Source document:
There, Jones said, they found acceptance and prosperity. His career as an electrician took off, and he and his wife became involved in interfaith groups, civil rights activism and Democratic political circles.

 

This year, Jones was chosen as a delegate to the Democratic National Convention. He even ran for a seat in the Alaska State House of Representatives.

 

When in July a group that says it "educates the public about the threat of Islamic extremism" linked Jones in an online posting to what it termed a "terror cult," it didn't stop him from getting 17 percent of the vote in his deeply conservative district.

 

Last week, a Facebook post by Anchorage Assembly member Amy Demboski put Jones and his beliefs in the spotlight again.

 

A Facebook post, and fallout

 

It all started with a Friday night post on the Facebook page of The Amy Demboski Show, a drive-time talk radio show on the Valley news and talk station KVNT 92.5 hosted by Demboski, Assembly member and former mayoral candidate from Chugiak-Eagle River.

 

Demboski posted a link to a blog about "Islamic compounds" across the United States that were supposedly "stockpiling weapons" after the election of Donald Trump.

 

Without identifying Jones by name, Demboski wrote that the group responsible for the "compounds" had a member in Alaska, and that he had run for political office.

 

"He seemed like a nice guy, but doesn't the group, associations, and past history deserve at least a little attention? We thought so, especially since the cleric is a militant Islamic guy living in Pakistan. Reassuring that national media highlights Alaska has our own 'compound' too…." she wrote.

 

By Monday, following a post on the Alaska Commons website, there was a Support Gregory Jones Facebook page encouraging people to wear red, white and blue to Tuesday's Anchorage Assembly meeting to speak on his behalf, and #recalldemboski was circulating online.

 

On her radio show Monday afternoon, Demboski defended herself: She said she'd never called Jones a terrorist, but had instead been trying to draw attention to an idea that there might be an Islamic compound in the state stockpiling weapons.

 

"Let's talk about it, either validate or disprove it," she said on the show. "The facts lead where the facts lead."

Directive:
Name every group or kind of activity that the article on Gregory Jones and the Demboski Facebook post says Jones and his wife became involved in.

[Source data]

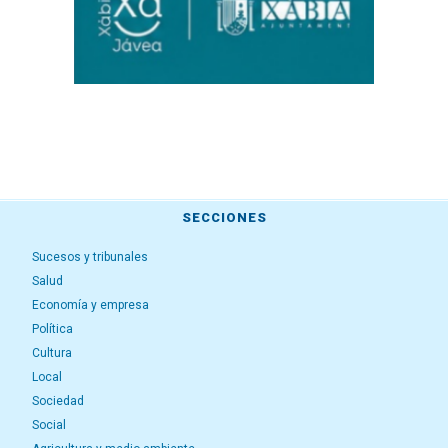
SECCIONES
Sucesos y tribunales
Salud
Economía y empresa
Política
Cultura
Local
Sociedad
Social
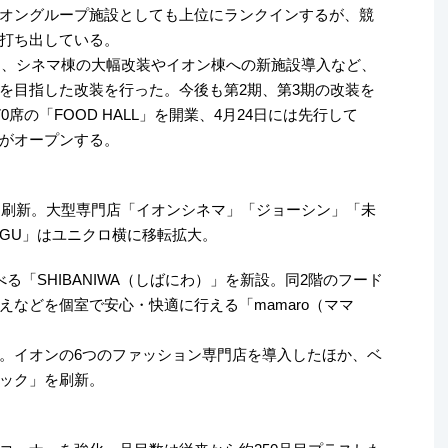
オングループ施設としても上位にランクインするが、競
打ち出している。
して、シネマ棟の大幅改装やイオン棟への新施設導入など、
を目指した改装を行った。今後も第2期、第3期の改装を
席の「FOOD HALL」を開業、4月24日には先行して
がオープンする。
舗を刷新。大型専門店「イオンシネマ」「ジョーシン」「未
GU」はユニクロ横に移転拡大。
る「SHIBANIWA（しばにわ）」を新設。同2階のフード
などを個室で安心・快適に行える「mamaro（ママ
。イオンの6つのファッション専門店を導入したほか、ベ
ック」を刷新。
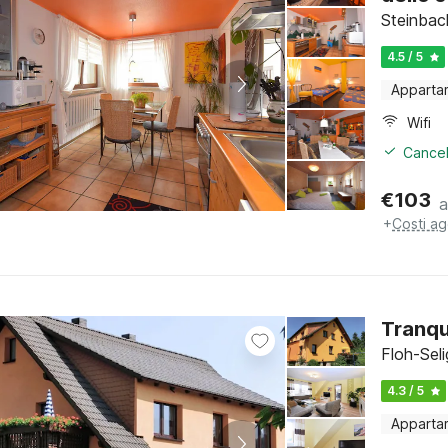
Steinbac
4.5 / 5
Apparta
Wifi
Cancel
€
103
a
+
Costi ag
Tranqu
Floh-Seli
4.3 / 5
Apparta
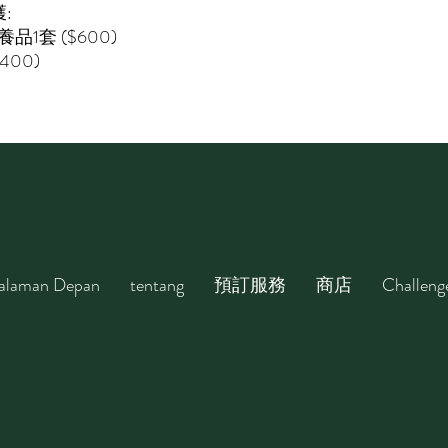
獲:
養品
1套 ($600)
400)
alaman Depan
tentang
預訂服務
商店
Challeng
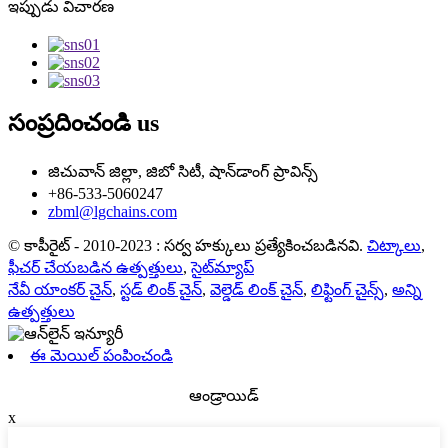
ఇప్పుడు విచారణ
సంప్రదించండి
us
జిచువాన్ జిల్లా, జిబో సిటీ, షాన్‌డాంగ్ ప్రావిన్స్
+86-533-5060247
zbml@lgchains.com
© కాపీరైట్ - 2010-2023 : సర్వ హక్కులు ప్రత్యేకించబడినవి.
చిట్కాలు
,
ఫీచర్ చేయబడిన ఉత్పత్తులు
,
సైట్‌మ్యాప్
నేవీ యాంకర్ చైన్
,
స్టడ్ లింక్ చైన్
,
వెల్డెడ్ లింక్ చైన్
,
లిఫ్టింగ్ చైన్స్
,
అన్ని
ఉత్పత్తులు
ఈ మెయిల్ పంపించండి
ఆండ్రాయిడ్
x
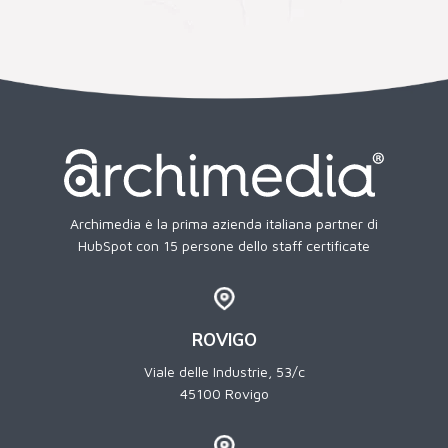
Archimedia è la prima azienda italiana partner di
HubSpot con 15 persone dello staff certificate
ROVIGO
Viale delle Industrie, 53/c
45100 Rovigo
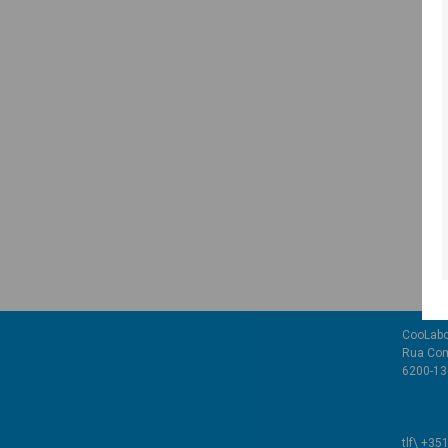
CooLabo
Rua Com
6200-136
tlf\ +35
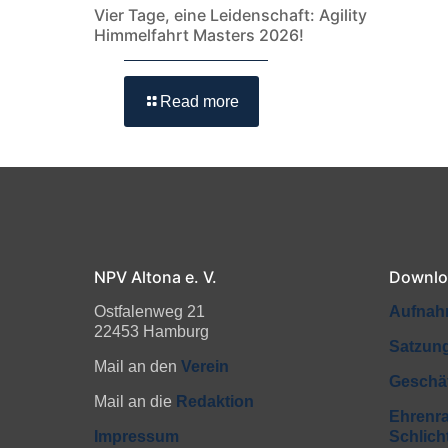
Vier Tage, eine Leidenschaft: Agility
Himmelfahrt Masters 2026!
Read more
NPV Altona e. V.
Downlo
Ostfalenweg 21
Aufnah
22453 Hamburg
Satzun
Mail an den
Verein
Geschä
Mail an die
Redaktion
Ehrenra
Impressum
Schlic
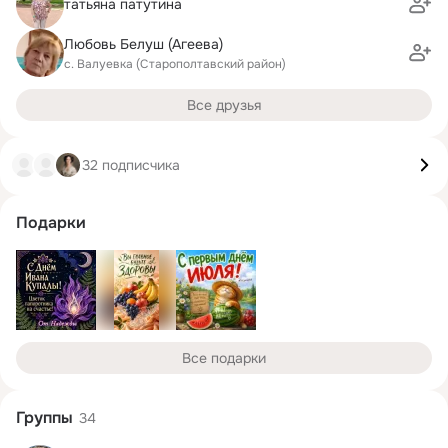
татьяна патутина
Любовь Белуш (Агеева)
с. Валуевка (Старополтавский район)
Все друзья
32 подписчика
Подарки
Все подарки
Группы
34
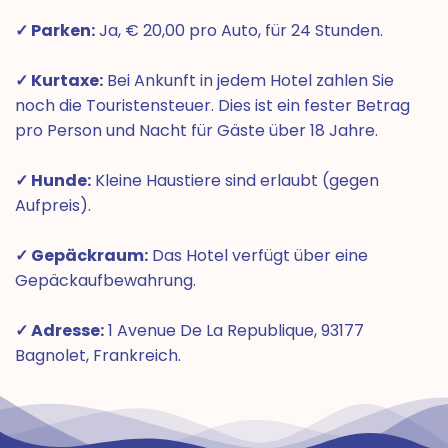
✓ Parken:
Ja, € 20,00 pro Auto, für 24 Stunden.
✓ Kurtaxe:
Bei Ankunft in jedem Hotel zahlen Sie
noch die Touristensteuer. Dies ist ein fester Betrag
pro Person und Nacht für Gäste über 18 Jahre.
✓ Hunde:
Kleine Haustiere sind erlaubt (gegen
Aufpreis).
✓ Gepäckraum:
Das Hotel verfügt über eine
Gepäckaufbewahrung.
✓ Adresse:
1 Avenue De La Republique, 93177
Bagnolet, Frankreich.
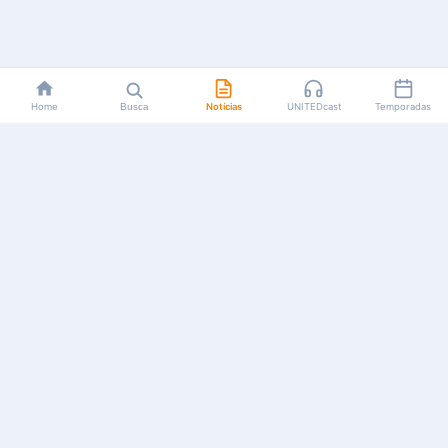
Home
Busca
Notícias
UNITEDcast
Temporadas
Notícias, reviews, guias e podcasts sobre o universo dos
animes!
Feito por fãs, para fãs.
NAVEGAÇÃO
CATEGORIAS
MAIS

Task output:
- Interfaith groups
- Civil rights activism
- Democratic political circles